→ **Items**
━━━
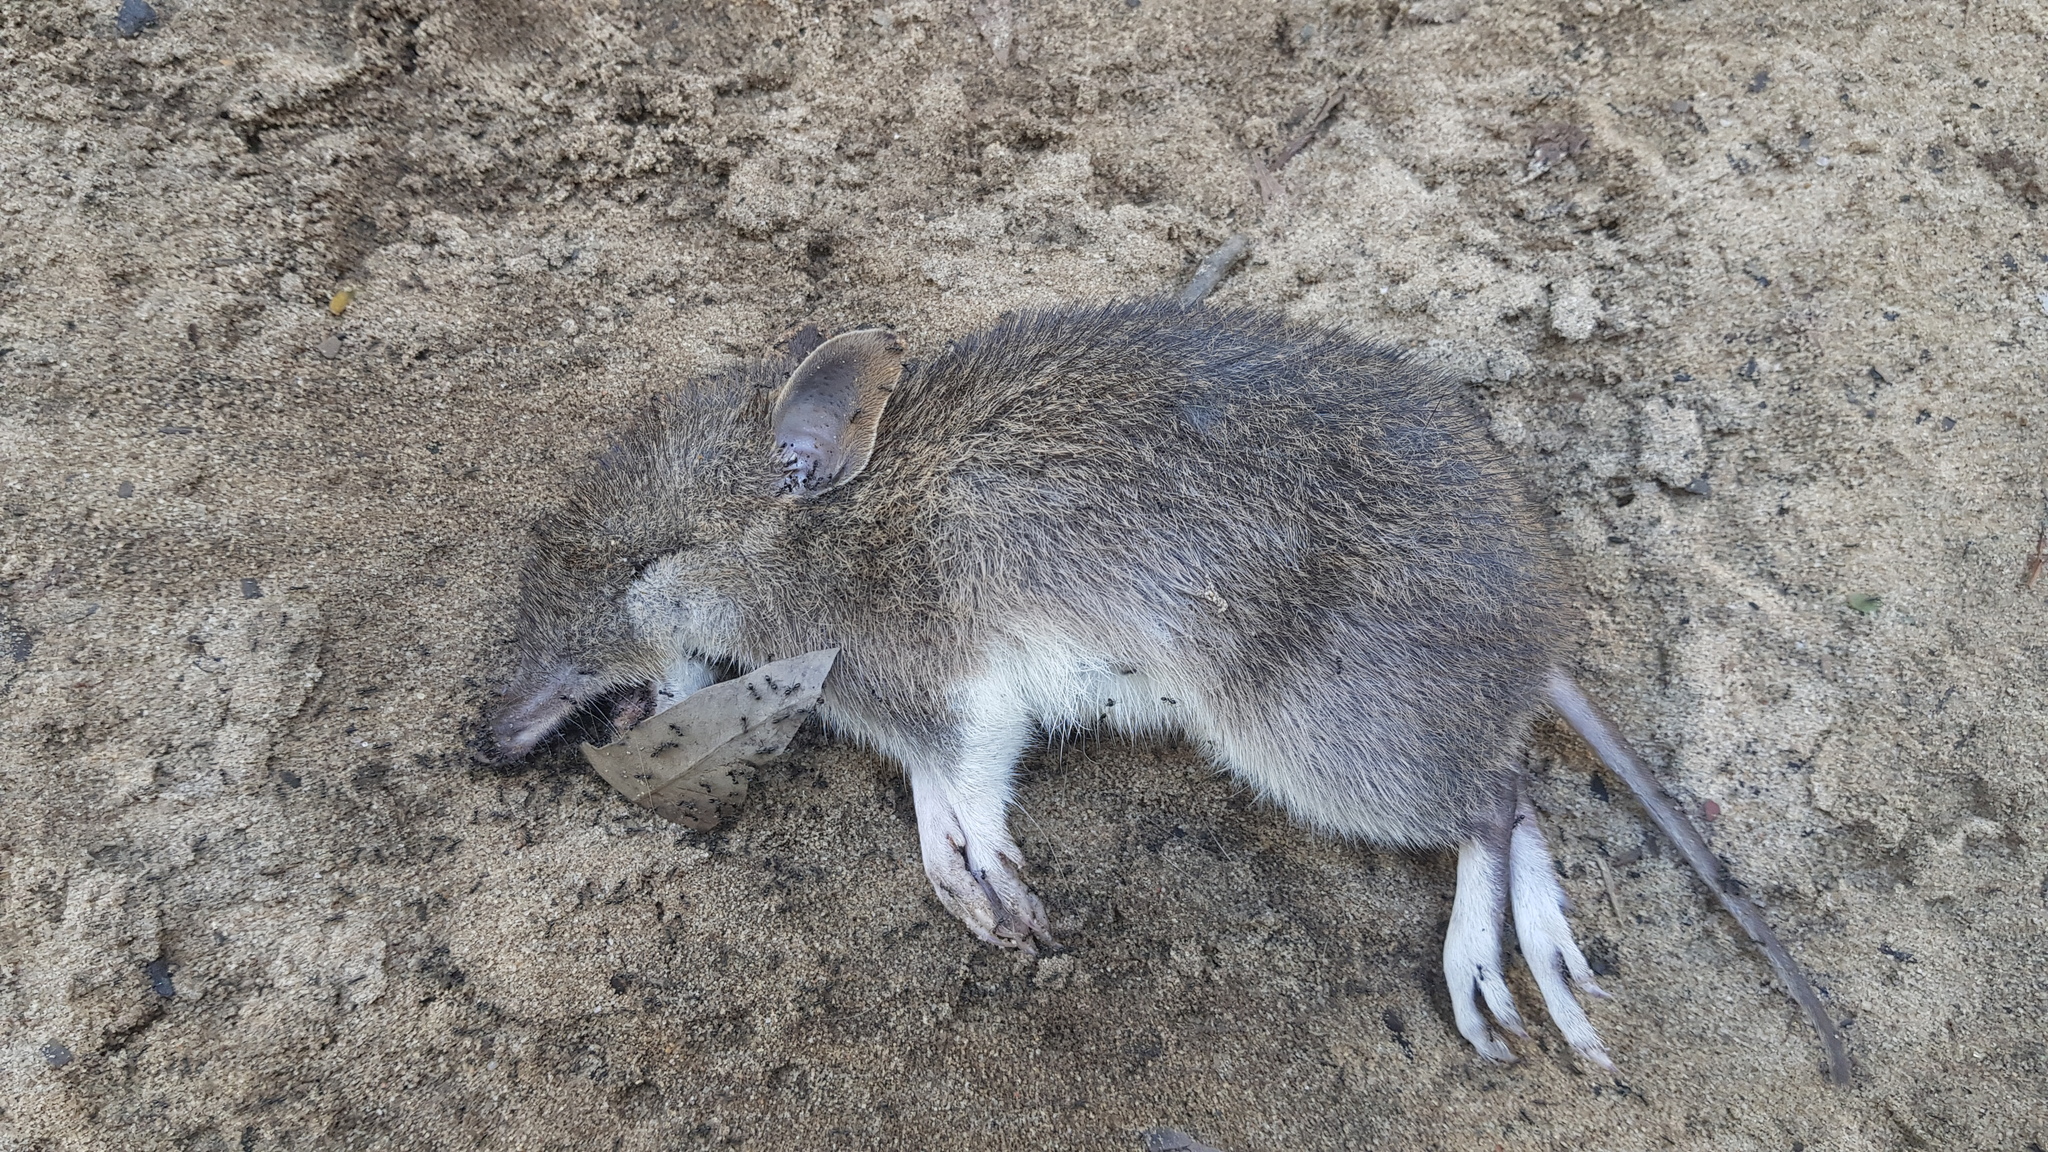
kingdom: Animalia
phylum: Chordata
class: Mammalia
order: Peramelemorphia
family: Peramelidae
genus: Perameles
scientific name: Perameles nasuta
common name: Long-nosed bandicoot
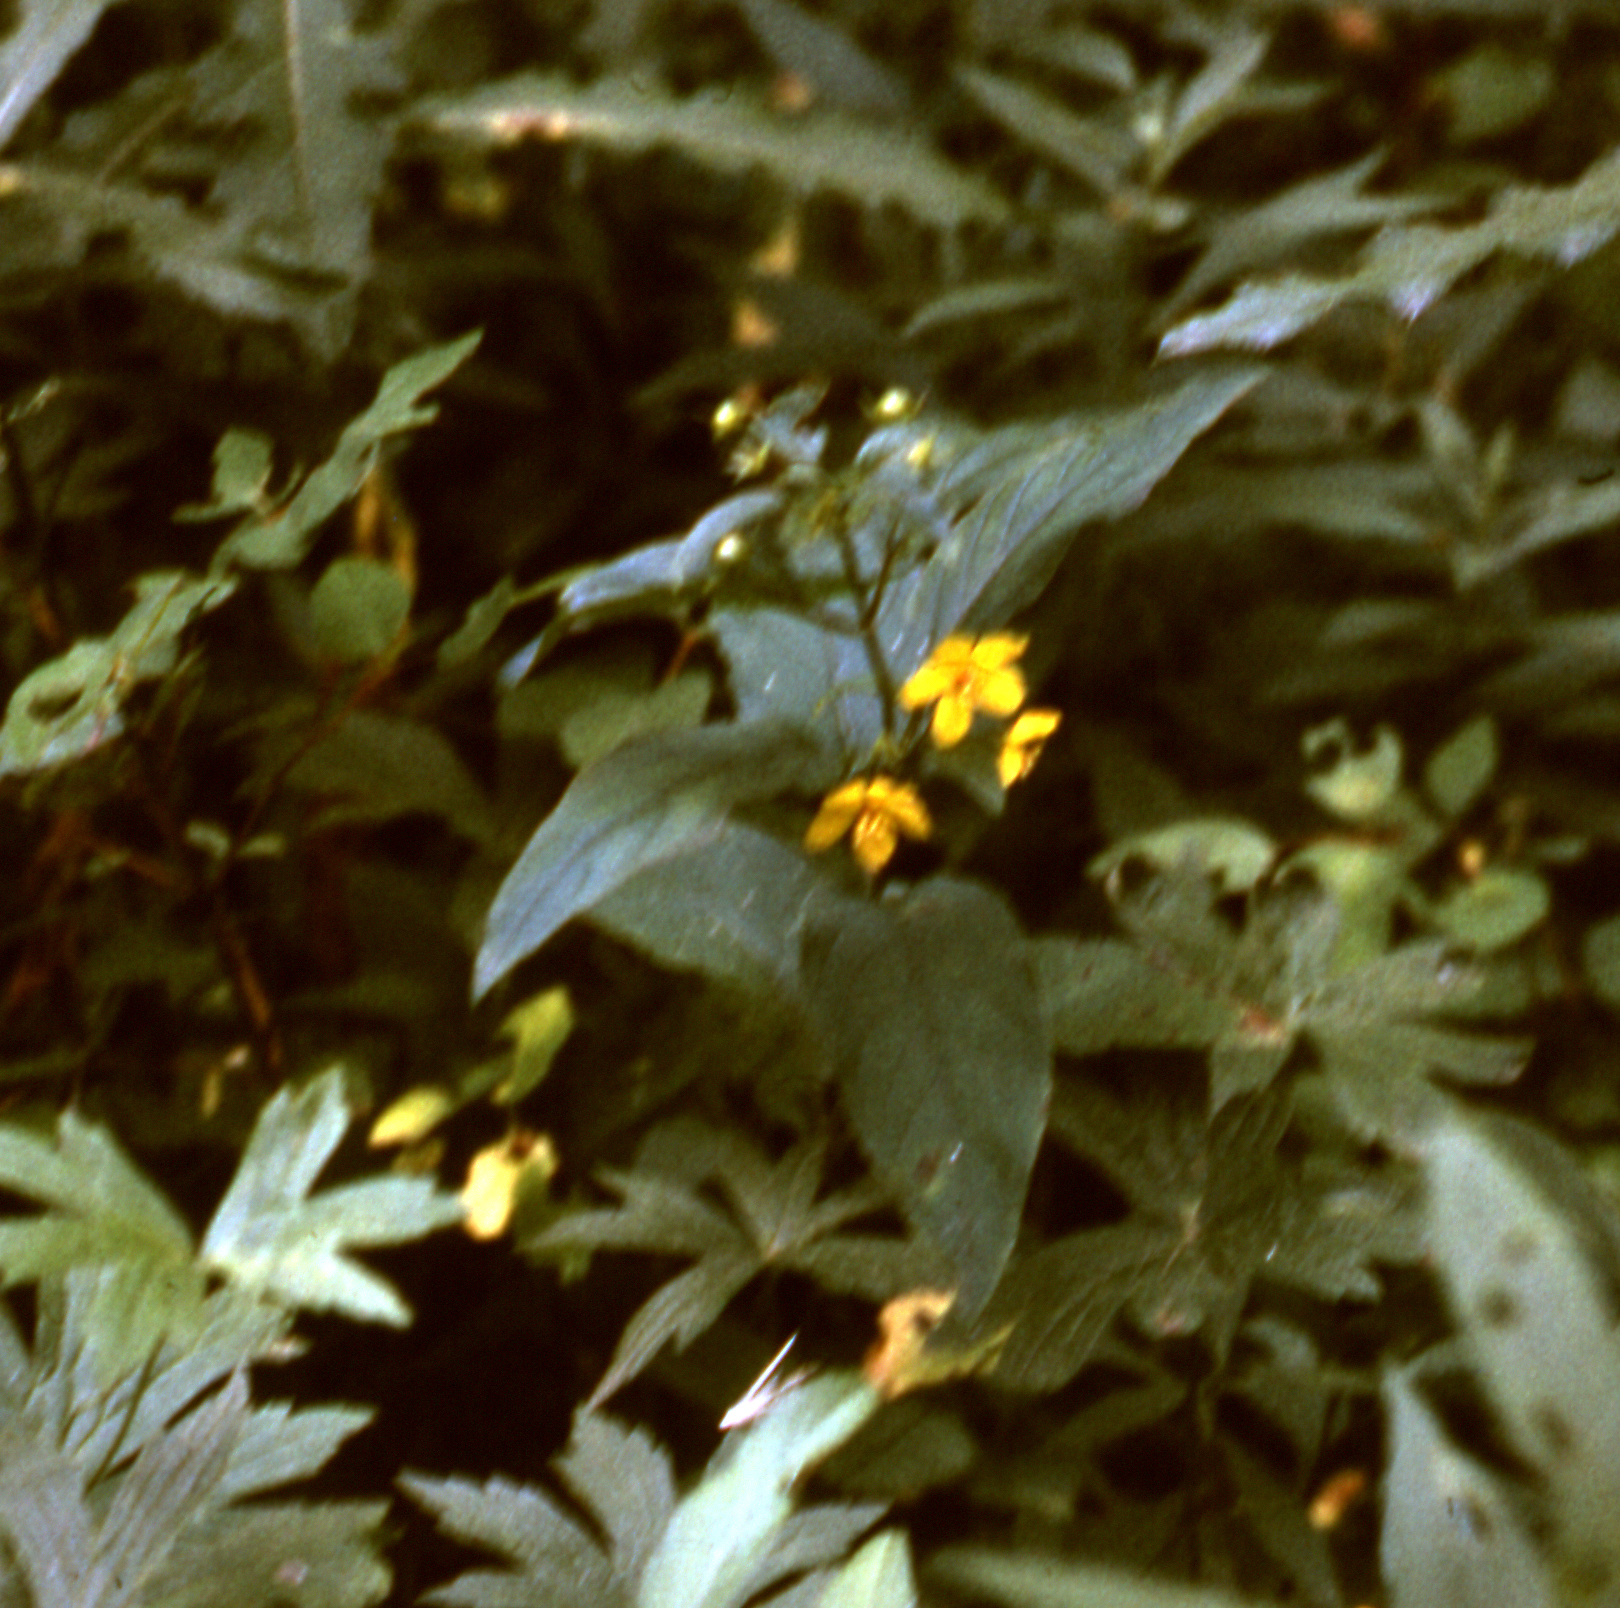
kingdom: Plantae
━━━
Reproduce every line of text in the records word for word, omitting the pictures.

kingdom: Animalia
phylum: Chordata
class: Mammalia
order: Peramelemorphia
family: Peramelidae
genus: Perameles
scientific name: Perameles nasuta
common name: Long-nosed bandicoot
kingdom: Plantae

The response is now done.